● **Exercise goal**
Check each line of the entries below for the word "assign", and copy out the ones that have it.

Data entries
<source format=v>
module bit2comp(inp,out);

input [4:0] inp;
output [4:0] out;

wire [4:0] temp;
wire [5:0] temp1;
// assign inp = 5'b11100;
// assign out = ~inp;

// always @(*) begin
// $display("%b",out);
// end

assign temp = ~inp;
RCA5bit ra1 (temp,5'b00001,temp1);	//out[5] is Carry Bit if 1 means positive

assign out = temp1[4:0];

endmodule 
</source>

--

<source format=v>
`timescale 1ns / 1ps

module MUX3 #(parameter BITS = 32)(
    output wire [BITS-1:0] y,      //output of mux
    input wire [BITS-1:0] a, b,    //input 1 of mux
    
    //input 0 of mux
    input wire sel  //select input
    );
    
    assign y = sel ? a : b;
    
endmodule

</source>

● **Solution**
// assign inp = 5'b11100;
// assign out = ~inp;
assign temp = ~inp;
assign out = temp1[4:0];
    assign y = sel ? a : b;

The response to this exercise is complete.